There was the war, a huge smoking steppe sun—and a few distinct pictures: a bent apple tree laden with apples, a dark sky pierced by bright southern stars, the glimmer of streams, the moon shining over blue steppe grass.

This morning Bach had come back to himself. He was looking forward to these three or four days of rest before the final breakthrough that would take them to the banks of the Volga. Calm, sleepy, still able to enjoy the cool touch of the water, he looked at the bright green reeds and his slim, tanned hands and thought about his weeks in Berlin. He needed to link these two opposite worlds—worlds separated by an abyss yet existing side by side in the cramped space of a man’s heart.

He rose to his full height and stamped his foot against the ground. He felt as if he were kicking the sky. Behind him lay thousands of kilometres of a strange land. For years he had thought himself robbed, spiritually beggared, one of the last Mohicans of German freedom of thought. But why had he set such store by his former way of being? Had he really ever been so spiritually rich? Now, as the smoke and dust of the last few weeks yielded to this clear awareness of an alien sky and a vast, equally alien but now-conquered land underfoot, he felt in every cell of his body the sombre power of the cause in which he was implicated. He could feel, it seemed, with his skin, with his whole body the furthest reaches of this alien land he had crossed. Perhaps he was stronger now than in the days when he glanced anxiously at the door as he whispered his secret thoughts. Had he truly understood what the great minds of the past would have made of the present day? Were those great minds now aligned with this resounding, triumphant force or were they on the side of those whispering old men and women who smelled of mothballs? And was it even possible that there was a smell of mothballs about the whole nineteenth century, the century whose faithful son he had considered himself to be? Perhaps those who had known the charm and poetry of the eighteenth century had looked on his beloved nineteenth century as cynical and atrocious?

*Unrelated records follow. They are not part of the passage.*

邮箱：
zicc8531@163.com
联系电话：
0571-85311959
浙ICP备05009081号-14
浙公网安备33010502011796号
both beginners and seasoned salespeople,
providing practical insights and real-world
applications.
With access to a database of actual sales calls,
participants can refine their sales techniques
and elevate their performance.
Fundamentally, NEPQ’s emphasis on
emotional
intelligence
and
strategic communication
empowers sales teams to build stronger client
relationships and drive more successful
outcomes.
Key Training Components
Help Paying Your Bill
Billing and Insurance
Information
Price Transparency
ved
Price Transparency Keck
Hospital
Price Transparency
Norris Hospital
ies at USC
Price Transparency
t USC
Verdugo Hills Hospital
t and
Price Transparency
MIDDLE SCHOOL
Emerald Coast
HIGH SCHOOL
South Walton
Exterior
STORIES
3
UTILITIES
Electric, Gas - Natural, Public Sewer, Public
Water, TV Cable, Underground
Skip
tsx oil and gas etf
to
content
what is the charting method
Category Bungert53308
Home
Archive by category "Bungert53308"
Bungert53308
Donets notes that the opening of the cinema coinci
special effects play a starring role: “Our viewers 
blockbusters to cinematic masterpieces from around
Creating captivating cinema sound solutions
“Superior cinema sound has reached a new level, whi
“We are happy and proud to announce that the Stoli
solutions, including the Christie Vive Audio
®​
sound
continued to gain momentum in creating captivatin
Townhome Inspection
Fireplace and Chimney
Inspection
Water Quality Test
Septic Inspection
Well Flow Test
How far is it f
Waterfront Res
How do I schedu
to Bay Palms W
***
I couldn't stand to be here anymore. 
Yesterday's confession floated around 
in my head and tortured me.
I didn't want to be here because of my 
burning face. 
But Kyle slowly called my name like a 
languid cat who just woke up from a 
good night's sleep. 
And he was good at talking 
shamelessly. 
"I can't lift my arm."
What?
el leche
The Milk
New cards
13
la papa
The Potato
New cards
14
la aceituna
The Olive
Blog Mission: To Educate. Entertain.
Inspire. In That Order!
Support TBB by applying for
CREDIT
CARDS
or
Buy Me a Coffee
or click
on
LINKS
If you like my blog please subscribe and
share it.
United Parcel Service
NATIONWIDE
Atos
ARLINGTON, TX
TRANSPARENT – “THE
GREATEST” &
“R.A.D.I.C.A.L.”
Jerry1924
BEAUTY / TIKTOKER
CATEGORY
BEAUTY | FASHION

Bach looked round; he could hear approaching footsteps. The duty telephonist hurried up to him and said, “Lieutenant, the battalion commander’s on the phone. He wants to speak to you.”

The telephonist glanced at the river and let out a barely audible whistle. So much for his chance of a swim in the river—he had already understood from his friend, the battalion telephonist, that their halt was now over. They were to prepare to move on.